Many events came together to inspire this post. One is this post on Movement's Research's blog by my favorite dance teacher, Jennifer Nugent. Another is the yoga class I took last night with all-around beauty and BMC practitioner, Julee Snyder. These two things highlighted something I have been thinking about and experiencing a lot lately.

In Pilates and yoga and such we talk about "dynamic alignment" -- that alignment is not a static thing, the body is always in motion, trying to right and balance itself with reference to gravity. But we easily (at least for me and my attention span) abandon our dimensional, dynamic being responding to gravity in favor of the rules of forward-focused alignment and specific muscular engagement. At the end of Julee's class, we sat. During class we got to keep in mind our organs and our depth so that movement undulated from deep inside with respect to our contents. In sitting, I had a sense of a dripping feeling down the back of my skull which reminded me that, even though my eyes are on the "front" of my head, I am a cylindrical being who does not necessarily have to orient front-ward. So often in the beginning of a yoga class we hear what we are supposed to do to sit upright; how this and that should engage and how our chin should be placed to have proper alignment. But these rules or suggestions come about because we naturally do just sit and balance in all directions with gravity...it's like a constant dance...oh my god, how beautiful. (I've said before to my yoga classes and others, I secretly just want everyone to be dancing all the time. Well, guess what, we are.) And in Pilates we engage this in the front and that in the back to bring the spine into a neutral alignment so we can be "at the ready." Again, the body does this on its own because it is. It lives with forces that it constantly balances.

This is not to say I do not enjoy Pilates and yoga nor find them fun and helpful. I've just been thinking about bodies in space without the rules. And I guess the point of this post is that for me, dance (or the kinds I like to practice based on weight and momentum and proprioception) asks for an acceptance of the force of gravity and a willingness to feel how the body can balance them in movement.
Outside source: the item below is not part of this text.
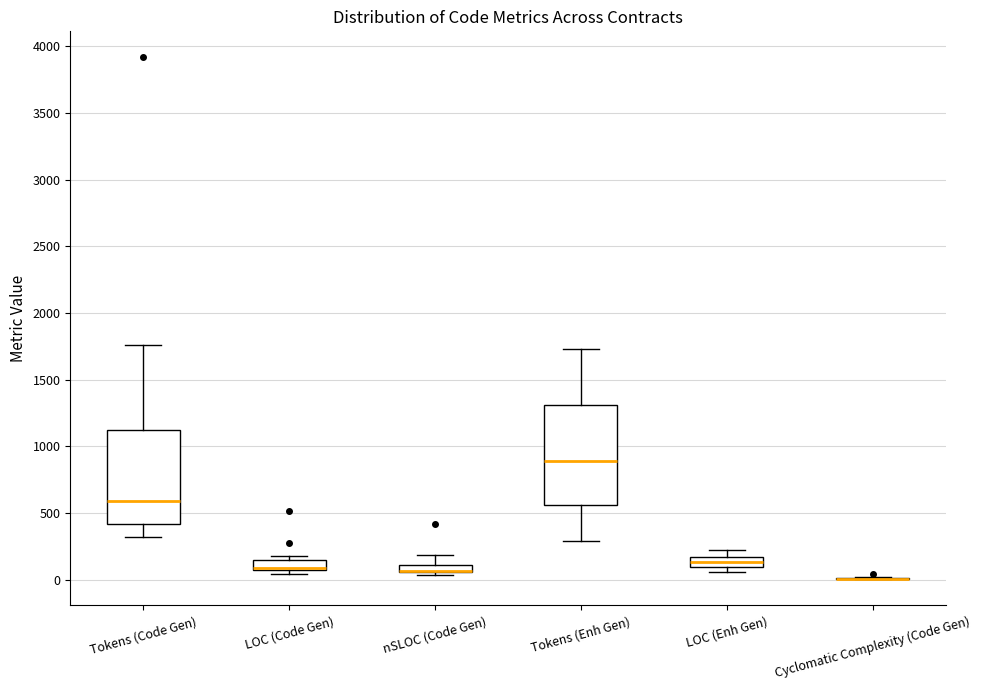

Where is the lower edge of the box for LOC (Code Gen) on the y-axis? The values are not printed on the chart, so give them approximately, as read against the axis.

50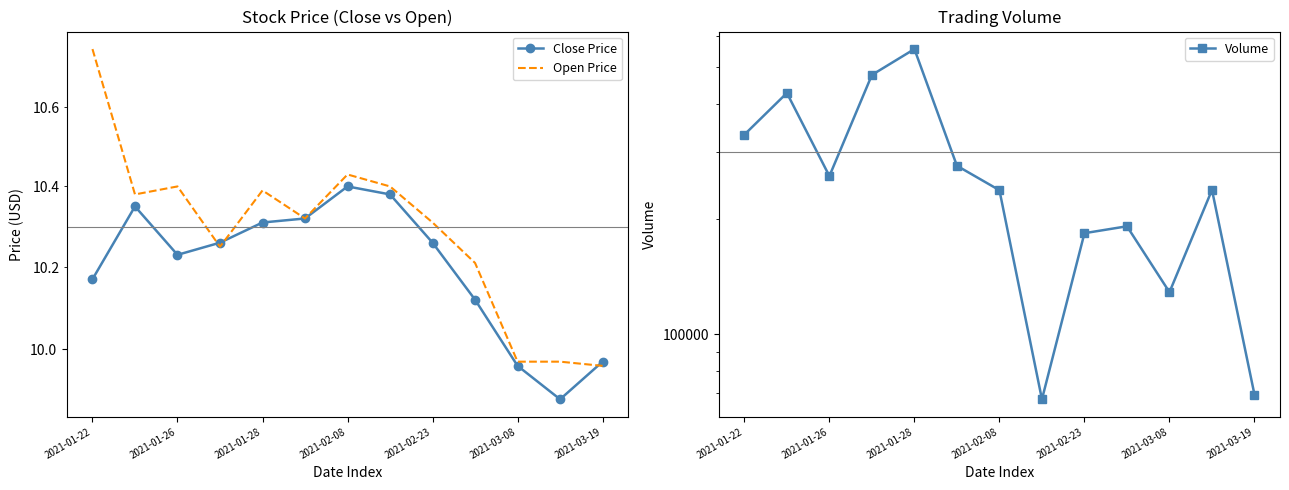

True or false: Close Price and Volume intersect in this chart.

False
Dance asks to forget forward orientation through its disorientation and to let go of the rules a little bit to simply experience the body's ability to balance, as the movement asks you to go off balance. Without this context, postural guidelines and muscular exercises lose their meaning.

That's about it for now. Enjoy gravity and pretend you have eyes on the back of your head.

1 comment:

  1. Sorry about typos...I don't really edit since this is a blog. I will work on that in the future.